As sounds drop away, recruited hearing senses them dropping away much more rapidly than for normal hearing. But at very loud levels, recruited hearing becomes more like normal hearing.

Obviously, recruited hearing will damage one’s ability to hear sounds in the same way that normal hearing does. The consonant sounds of speech become lost. And since hearing recruitment tends to worsen toward the treble region, while musical instrument harmonics fall away in amplitude at higher frequencies, the sound of music becomes very dulled without help. Instruments have altered timbre and no longer sound like themselves.
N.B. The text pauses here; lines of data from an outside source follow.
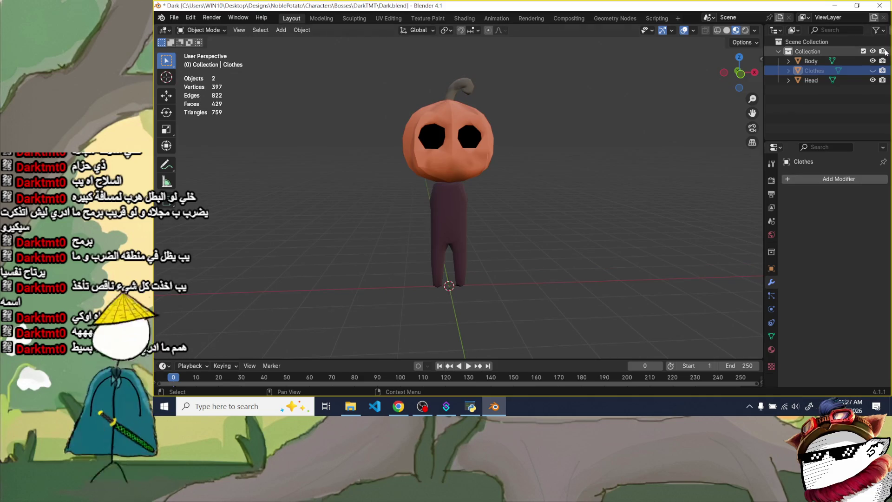
left_click(871, 70)
scroll(567, 197, "down", 3)
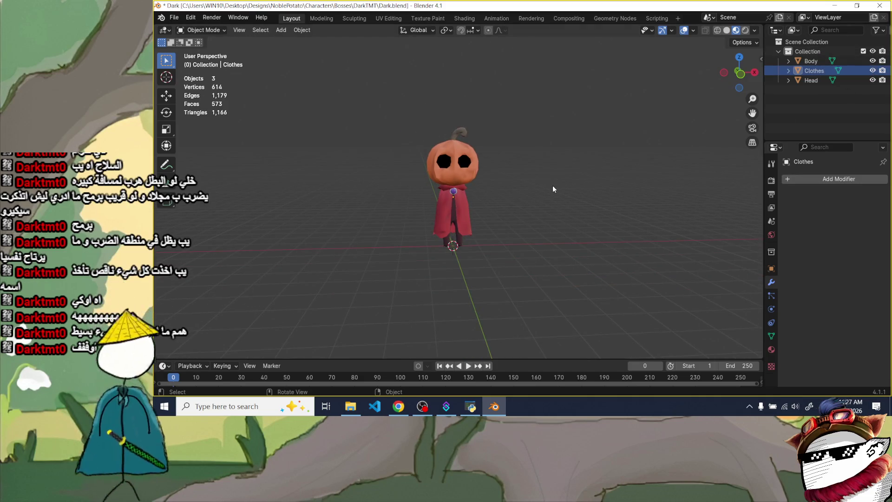
scroll(477, 172, "up", 2)
scroll(430, 155, "down", 3)
scroll(430, 163, "up", 2)
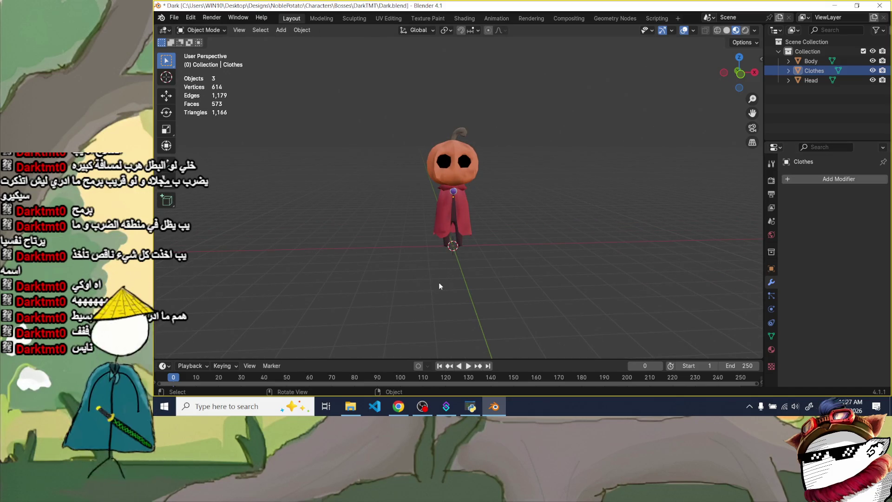
scroll(438, 282, "down", 2)
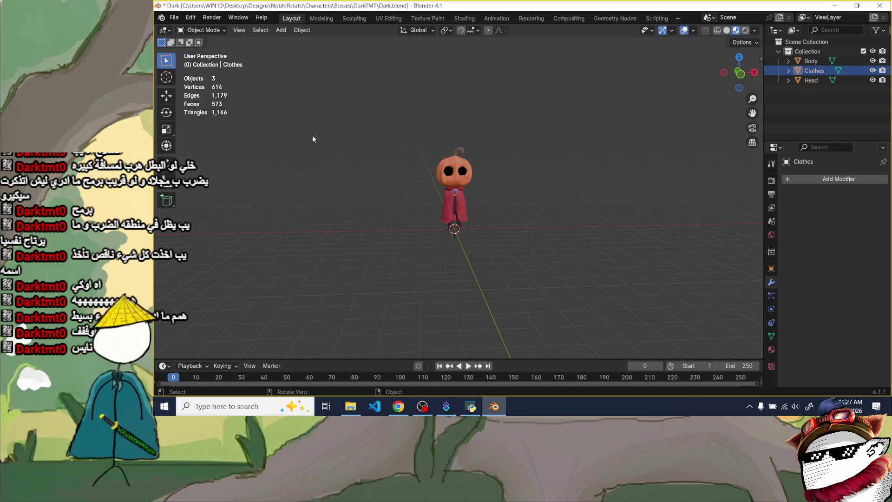
scroll(537, 267, "up", 3)
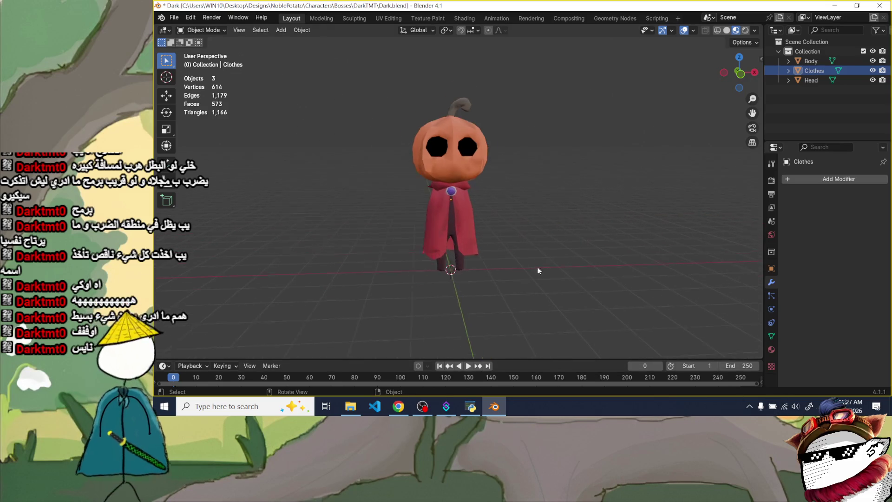
scroll(427, 260, "up", 1)
scroll(435, 260, "up", 3)
scroll(435, 260, "up", 2)
- View the character from higher up and select the pumpkin Head object
mouse_move(436, 260)
middle_mouse_down()
mouse_move(466, 265)
mouse_move(372, 262)
middle_mouse_up()
scroll(422, 262, "up", 3)
scroll(457, 264, "down", 3)
scroll(446, 264, "up", 1)
middle_click_drag(446, 264, 611, 196)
You lose the distinction between Oboes and Trumpets.

Oddly, in order to treat hyper-recruitment, the proper thing to do is to send the sound through a dipping EQ at those frequencies, ahead of any corrective actions taken to overcome elevated thresholds. How odd! In order to hear anything we need compressive gain. Yet at hyper-recruited frequencies we need to overtly dim the sound before applying this correction. How paradoxical.
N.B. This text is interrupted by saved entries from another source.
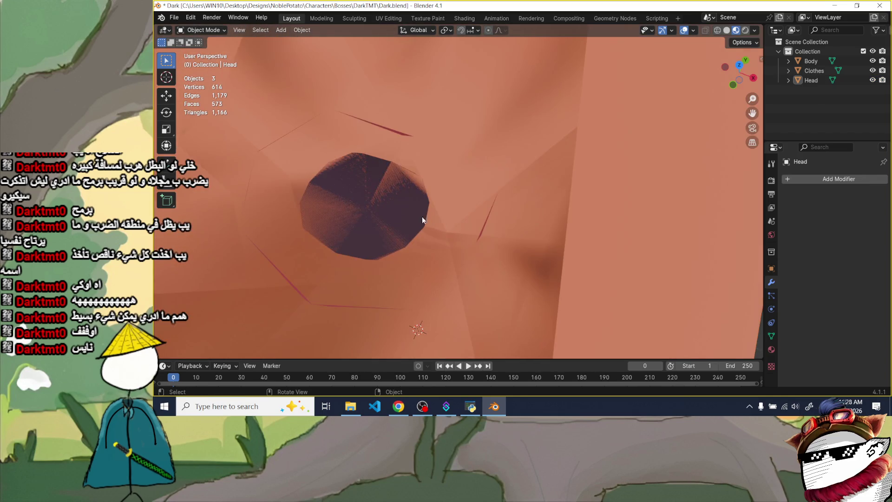
scroll(421, 220, "up", 2)
scroll(418, 230, "up", 3)
scroll(418, 234, "up", 2)
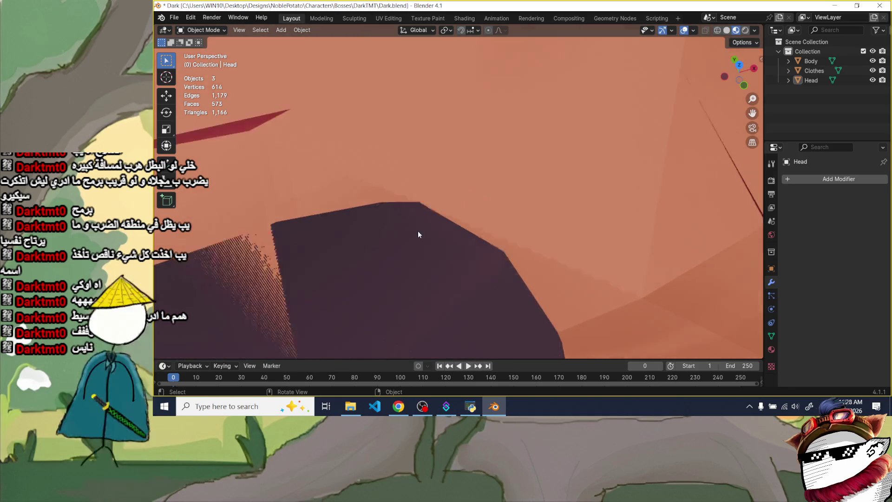
scroll(418, 234, "down", 3)
scroll(419, 232, "down", 3)
left_click(420, 232)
If you fail to attenuate the sound at hyper-recruited frequencies, then the listener will begin to hear distortions in the music, and start to experience discomfort at overly loud sensations.

All that the audiologist can tell you is that you have a measured hearing loss, as indicated by elevated thresholds vs frequency, and some measure of depression in your Uncomfortable level (MCL or UCL). They don’t measure for the possibility of hyper-recruitment at each frequency.

And so, the only way to discover that you have hyper-recruitment at some frequencies is to listen for yourself to music with wide and loud spectral content – high strings or female choral music. When you start to discern distortions, try using a peaking EQ and scanning it across the band with boost at first, looking for where the distortions increase. Then at that frequency, make the EQ dip by some amount until the distortions cease. Trial and error will get you the proper amount of EQ for good listening.

The more unusual aspect of this is that a listener with hyper-recruitment doesn’t hear the sound as being attenuated by the EQ. It sounds more normal to them, as long as the sound is being corrected with proper nonlinear compressive gain.